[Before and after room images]
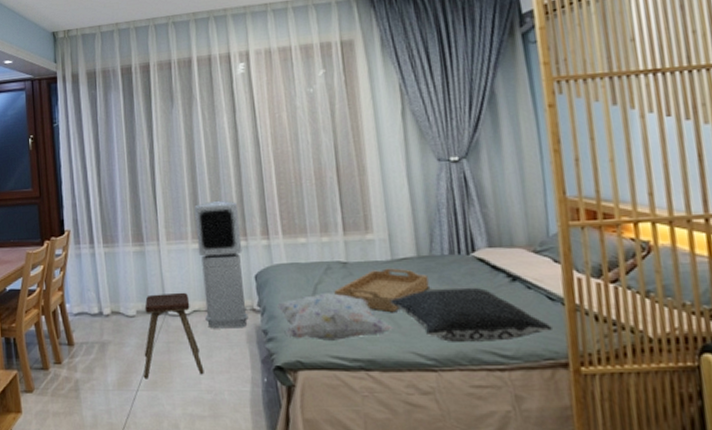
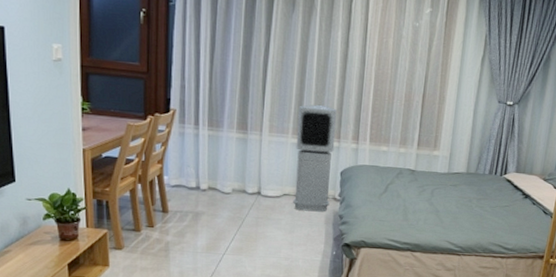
music stool: present [143,292,204,379] -> none [230,177,285,246]
decorative pillow: present [276,293,393,341] -> none [353,192,437,228]
serving tray: present [334,268,429,313] -> none [400,178,470,212]
pillow: present [389,287,552,342] -> none [439,197,541,238]

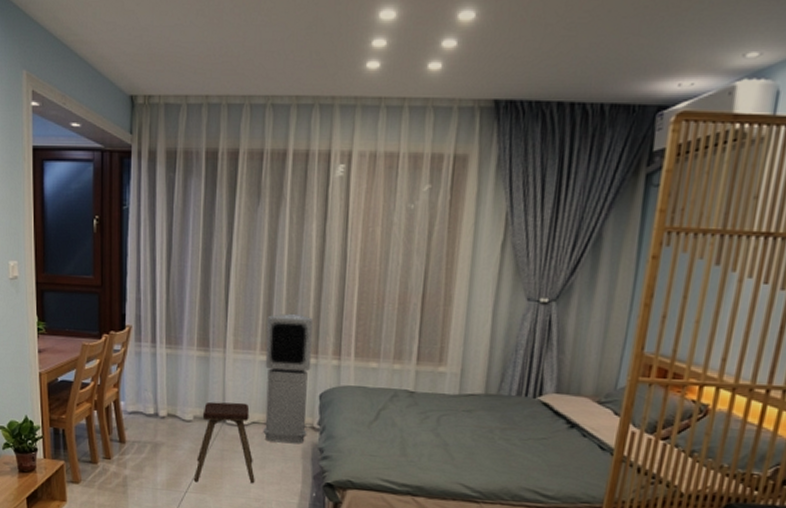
music stool: none [230,177,285,246] -> present [193,401,255,484]

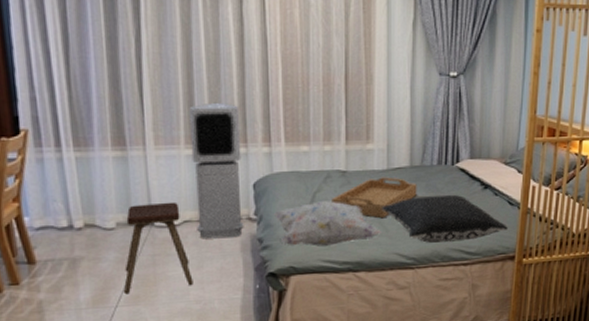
decorative pillow: none [336,419,446,466] -> present [273,201,381,247]
serving tray: none [396,402,491,445] -> present [331,177,417,219]
pillow: none [448,427,596,482] -> present [381,194,508,243]

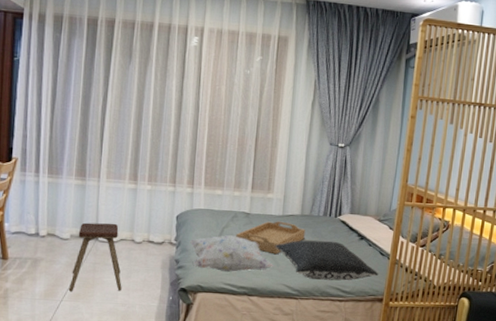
air purifier: present [189,102,244,240] -> none [130,150,173,257]

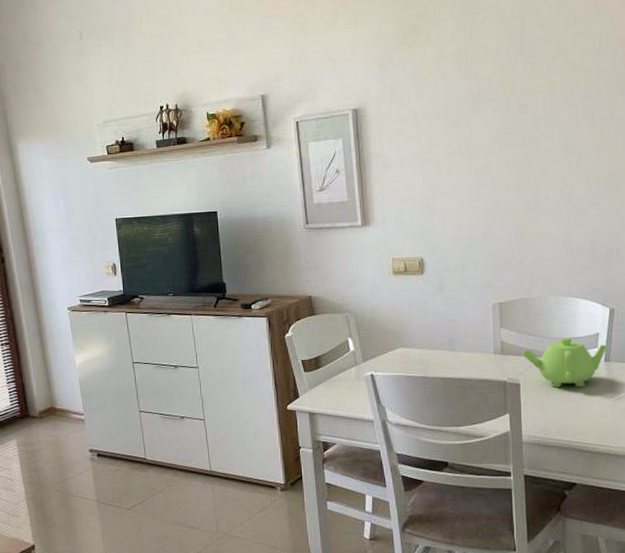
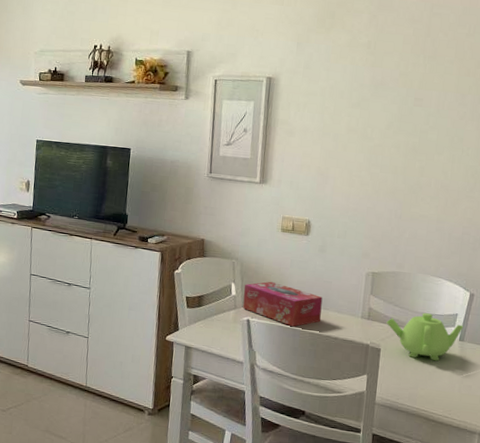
tissue box: none [362,329,451,374] -> present [243,281,323,327]

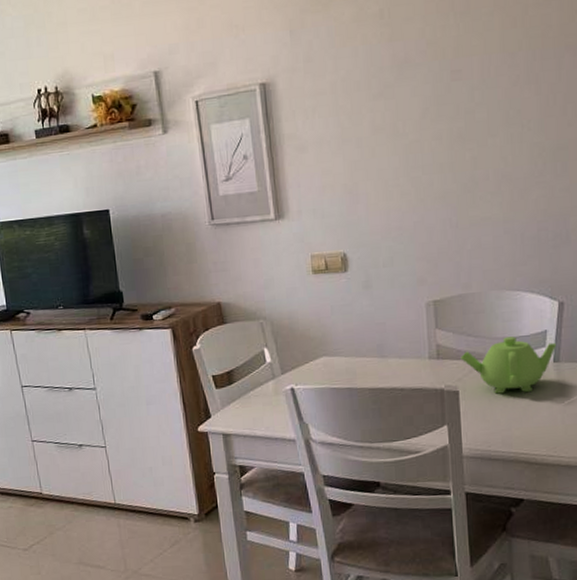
tissue box: present [243,281,323,327] -> none [279,336,381,386]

## [Work item]
When a line in the records above holds "music", that line is to be reported.

## [Answer area]
music stool: present [143,292,204,379] -> none [230,177,285,246]
music stool: none [230,177,285,246] -> present [193,401,255,484]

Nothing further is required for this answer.